それが琵琶を始めたとたんに、最初から弾き語りではなく「現代邦楽」という自分のやりたいものが具体的に見え、1stアルバムから(石井先生作曲の「HIMOROGI」を除いて)総ての曲を自分で作曲し11枚のアルバムをリリースする事が出来ました。またその創作の発想となる背景の文化や歴史まで、今迄興味を持って見聞きしていたものが一気に一つにつながって、自分の音楽を明確に感じる事が出来たのです。まあ紆余曲折はありましたが、自分のやりたいものが見えてくるというのは変な寄り道もしないし、余計な事に振り回されないし、全て自分で責任を負うという事を前提にして、自分で思う存分自由に出来るという事でもあります。琵琶は私にそんなリアルな人生をもたらしてくれたのです。
琵琶樂人倶楽部にて photo 新藤義久
今、やっとジャズも邦楽も冷静に聴く事が出来るような気がしています。よく言えば余裕が出た、という事でしょうか。私の中ではジャズと琵琶楽はとても共通するものがあって、物は違えど気分はほとんどあのギターを弾いていた頃から変わっていません。

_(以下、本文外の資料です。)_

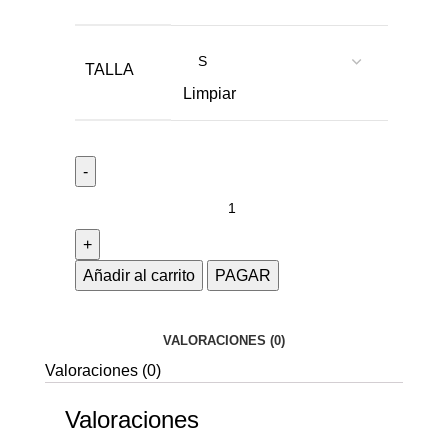
TALLA
Limpiar
Añadir al carrito
PAGAR
VALORACIONES (0)
Valoraciones (0)
Valoraciones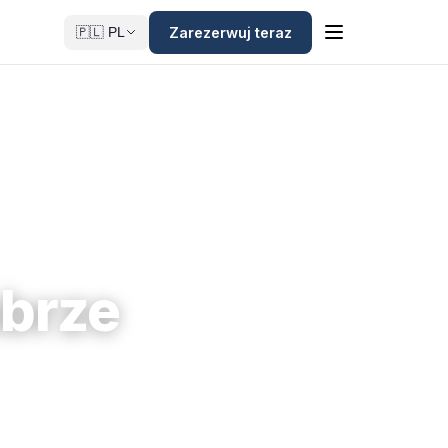
Zarezerwuj teraz
🇵🇱 PL
brze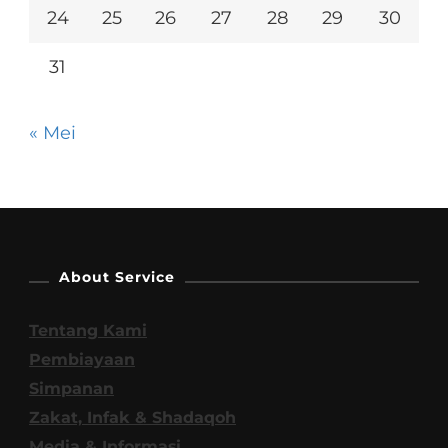
24
25
26
27
28
29
30
31
« Mei
About Service
Tentang Kami
Pembiayaan
Simpanan
Zakat, Infak & Shadaqoh
Media & Informasi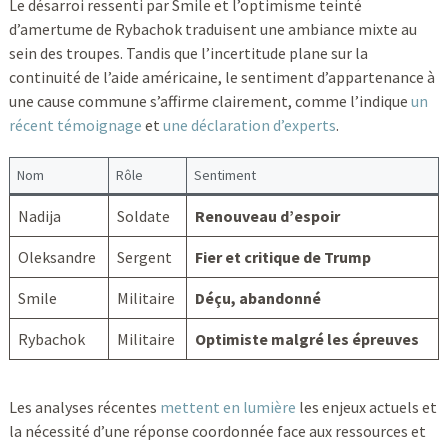
Le désarroi ressenti par Smile et l’optimisme teinté
d’amertume de Rybachok traduisent une ambiance mixte au
sein des troupes. Tandis que l’incertitude plane sur la
continuité de l’aide américaine, le sentiment d’appartenance à
une cause commune s’affirme clairement, comme l’indique
un
récent témoignage
et
une déclaration d’experts
.
Nom
Rôle
Sentiment
Nadija
Soldate
Renouveau d’espoir
Oleksandre
Sergent
Fier et critique de Trump
Smile
Militaire
Déçu, abandonné
Rybachok
Militaire
Optimiste malgré les épreuves
Les analyses récentes
mettent en lumière
les enjeux actuels et
la nécessité d’une réponse coordonnée face aux ressources et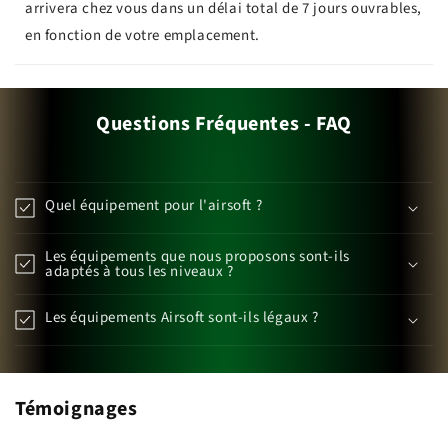
arrivera chez vous dans un délai total de 7 jours ouvrables,
en fonction de votre emplacement.
Questions Fréquentes - FAQ
Quel équipement pour l'airsoft ?
Les équipements que nous proposons sont-ils
adaptés à tous les niveaux ?
Les équipements Airsoft sont-ils légaux ?
Témoignages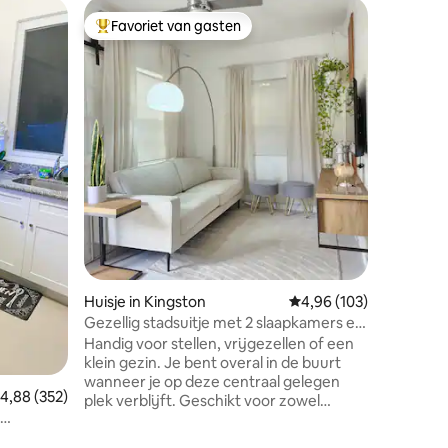
Flat in K
Favoriet van gasten
Favorie
Topfavoriet van gasten
Favorie
Infinity 
New Kgn 
Welkom in
van King
uitnodig
rustige,
biedt zow
producti
geweldige wifi 
nabijgel
ecensies
attracti
Marley M
zoek bent
stad verk
zaken doe
Huisje in Kingston
Gemiddelde beoordeling
4,96 (103)
perfecte
Gezellig stadsuitje met 2 slaapkamers en
opwindin
2 badkamers
Handig voor stellen, vrijgezellen of een
klein gezin. Je bent overal in de buurt
wanneer je op deze centraal gelegen
emiddelde beoordeling van 4,88 op 5, 352 recensies
4,88 (352)
plek verblijft. Geschikt voor zowel
zakenreizigers als vakantiegangers en
 op
uitgerust met alles wat je nodig hebt. 29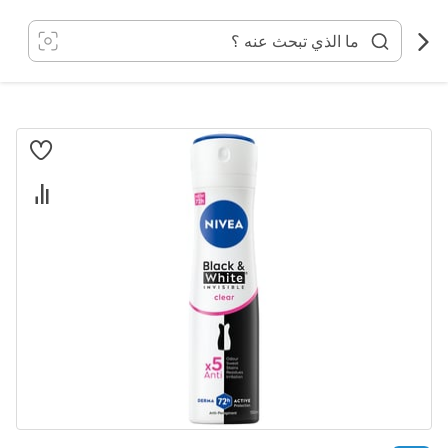
خطي
لى
لمحتوى
انتقل
إلى
النهاية
معرض
الصور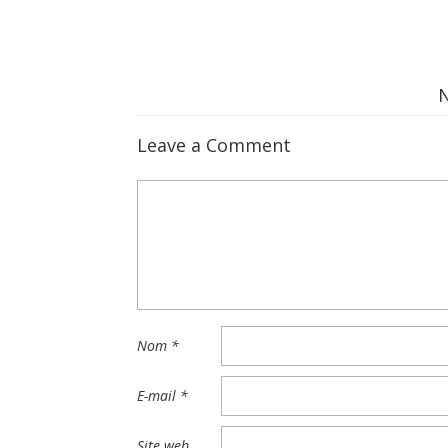
Leave a Comment
Nom
*
E-mail
*
Site web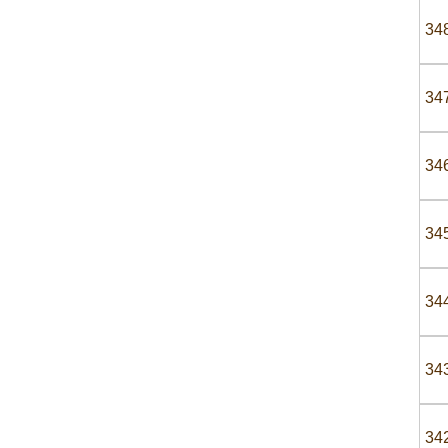
34
34
34
34
34
34
34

SPレコードは現代の感覚からすると、ノイズばかりで良い音には感じないかもしれませんが、よく聴いていると、その生々しいまでのリアルな音楽の姿を感じる事が出来ます。当時は録音機材も簡素なもので、マイクすらなく、初期の録音では蓄音機のラッパに向かって演奏したものをレコード盤に刻んでいました。勿論エコーもないし、マルチ録音もミックスダウンも途中の修正も出来ない一発録音だったこともあり、演奏家の気合の入り方が違うのです。勿論それが出来るレベルの演奏家しかレコード吹込みは出来ませんでした。琵琶に関して言えば、当時のレベルはかなり高く、現代の演奏家で敵う人はいないだろうと思う程の充実ぶりです。
こうしてSPを聴いていると、録音の技術の向上に反比例して演奏家の質の低下を感じます。表面的な事は上手くなっても、音楽そのものに対する姿勢からして考え直したいなと思えて来ます。
今コロナを経て、音楽家も大きくその感性ややり方を変えて行くべき時期に差し掛かっています。これからの在り方を考える為
にも過去を一度見有詰め直すことが大事になっているのではないでしょうか。実は答えは古典の中に在るというのは、私が琵琶に携わって感じたことの一つです。
今回からの琵琶とジャズのSPコンサートは、いわば私の真骨頂です。是非是非お越しくださいませ。